Alibaba unveils new AI models capable of controlling PCs, smartphones
What's the story
Alibaba's Qwen team has launched a new series of artificial intelligence (AI) models, called Qwen2.5-VL.
The advanced models can handle a range of text and image analysis tasks, from parsing files and understanding videos to counting objects in images and even controlling a PC or smartphone.
The capabilities of Qwen2.5-VL are on par with those of OpenAI's recently launched Operator model.
Benchmark success
Outperforming rival AI models in benchmark tests
According to the internal benchmarking tests conducted by the Qwen team, the Qwen2.5-VL outperforms multiple competitors across different evaluations.
These include video understanding, math problems, document analysis, and question-answering tasks.

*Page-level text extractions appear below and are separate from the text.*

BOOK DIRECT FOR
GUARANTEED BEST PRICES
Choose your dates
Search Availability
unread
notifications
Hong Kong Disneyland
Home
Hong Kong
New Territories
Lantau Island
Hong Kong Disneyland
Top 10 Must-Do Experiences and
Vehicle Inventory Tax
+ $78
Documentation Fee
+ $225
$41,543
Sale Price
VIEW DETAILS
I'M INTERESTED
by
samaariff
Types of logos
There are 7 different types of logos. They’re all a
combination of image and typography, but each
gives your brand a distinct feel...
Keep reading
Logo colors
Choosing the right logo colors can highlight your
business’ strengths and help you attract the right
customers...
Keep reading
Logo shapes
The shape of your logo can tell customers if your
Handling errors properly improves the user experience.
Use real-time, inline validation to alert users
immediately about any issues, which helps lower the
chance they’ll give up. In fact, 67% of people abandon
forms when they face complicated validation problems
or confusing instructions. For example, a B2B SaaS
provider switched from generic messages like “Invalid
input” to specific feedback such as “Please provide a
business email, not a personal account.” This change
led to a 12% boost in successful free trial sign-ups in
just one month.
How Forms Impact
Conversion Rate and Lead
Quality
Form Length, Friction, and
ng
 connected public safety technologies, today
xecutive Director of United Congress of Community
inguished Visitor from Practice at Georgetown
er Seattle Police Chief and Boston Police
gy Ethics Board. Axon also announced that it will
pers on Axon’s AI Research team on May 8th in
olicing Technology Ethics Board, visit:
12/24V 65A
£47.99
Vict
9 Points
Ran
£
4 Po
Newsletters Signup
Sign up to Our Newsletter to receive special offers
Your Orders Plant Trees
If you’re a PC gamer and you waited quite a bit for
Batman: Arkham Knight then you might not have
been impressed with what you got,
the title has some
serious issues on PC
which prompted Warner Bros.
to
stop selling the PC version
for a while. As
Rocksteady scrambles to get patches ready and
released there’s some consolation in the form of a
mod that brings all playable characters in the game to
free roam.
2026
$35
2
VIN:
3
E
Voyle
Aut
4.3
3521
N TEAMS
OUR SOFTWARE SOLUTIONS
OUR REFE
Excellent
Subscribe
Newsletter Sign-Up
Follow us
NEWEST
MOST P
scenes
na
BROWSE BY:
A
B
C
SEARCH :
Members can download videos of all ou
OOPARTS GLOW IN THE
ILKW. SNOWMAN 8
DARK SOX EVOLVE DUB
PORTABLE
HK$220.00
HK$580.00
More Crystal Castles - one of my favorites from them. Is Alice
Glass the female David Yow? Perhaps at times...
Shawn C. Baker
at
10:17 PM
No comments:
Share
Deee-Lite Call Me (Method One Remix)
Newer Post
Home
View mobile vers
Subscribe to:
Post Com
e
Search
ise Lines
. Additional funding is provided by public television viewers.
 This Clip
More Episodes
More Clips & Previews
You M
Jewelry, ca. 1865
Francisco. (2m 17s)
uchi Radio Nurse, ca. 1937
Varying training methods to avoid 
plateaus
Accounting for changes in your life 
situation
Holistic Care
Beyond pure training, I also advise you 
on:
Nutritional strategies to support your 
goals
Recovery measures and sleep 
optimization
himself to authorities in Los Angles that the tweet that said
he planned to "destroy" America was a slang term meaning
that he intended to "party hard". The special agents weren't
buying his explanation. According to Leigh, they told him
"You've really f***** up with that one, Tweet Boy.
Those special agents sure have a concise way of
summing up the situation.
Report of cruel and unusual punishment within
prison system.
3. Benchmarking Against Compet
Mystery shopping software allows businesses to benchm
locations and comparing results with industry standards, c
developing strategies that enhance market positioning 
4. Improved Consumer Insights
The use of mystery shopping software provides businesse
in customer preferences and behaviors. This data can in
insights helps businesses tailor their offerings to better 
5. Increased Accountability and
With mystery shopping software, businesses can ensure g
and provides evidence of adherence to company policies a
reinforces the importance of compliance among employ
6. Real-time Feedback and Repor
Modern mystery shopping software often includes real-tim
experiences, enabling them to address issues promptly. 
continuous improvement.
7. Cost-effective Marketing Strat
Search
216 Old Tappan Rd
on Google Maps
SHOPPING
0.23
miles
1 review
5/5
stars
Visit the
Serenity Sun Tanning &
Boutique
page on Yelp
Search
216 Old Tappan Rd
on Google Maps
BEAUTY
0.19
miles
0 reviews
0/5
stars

The models Qwen2.5-VL outperformed include OpenAI's GPT-4o, Anthropic's Claude 3.5 Sonnet, and Google's Gemini 2.0 Flash.
Model features
Diverse capabilities and availability
Not only can the Qwen2.5-VL analyze charts and graphics, but it can also extract data from scanned invoices/forms, comprehend long videos, and recognize intellectual properties from film/TV series and other products.
These capabilities indicate that the training data may have included copyrighted works.
The models are available for testing in Alibaba's Qwen Chat app and developers can download them from AI development platform Hugging Face.
Regulatory compliance
It adheres to Chinese internet regulations
Being an AI developed by a Chinese firm, Qwen2.5-VL also follows some restrictions on what topics it will discuss, especially in the Qwen Chat app.
For example, when asked to talk about "Xi Jinping's mistakes," the app showed an error message.
This follows China's internet regulator's practice of benchmarking domestically developed models to ensure their responses follow core socialist values and avoid sensitive topics that could upset regulators.
Software interaction
Qwen2.5-VL can interact with software on various devices
One of the coolest things about Qwen2.5-VL is the ability to interact with software on PC and mobile.
In a clip shared by Philipp Schmid, a technical lead at Hugging Face, the AI model was seen launching the Booking.com app for Android and booking a flight from Chongqing to Beijing.
In another demo where it controlled apps on a Linux desktop, it was limited to tab switching.
Licensing details
Licensing terms for Qwen2.5-VL models
While the two less sophisticated models in Qwen2.5-VL series, Qwen2.5-VL-3B and Qwen2.5-VL-7B, are available under a permissive license, the most advanced model, Qwen2.5-VL-72B, is subject to Alibaba's custom license.
This mandates companies and developers with over 100 million monthly active users to seek permission from Alibaba before commercially deploying the model, ensuring controlled usage of this AI technology in larger-scale applications.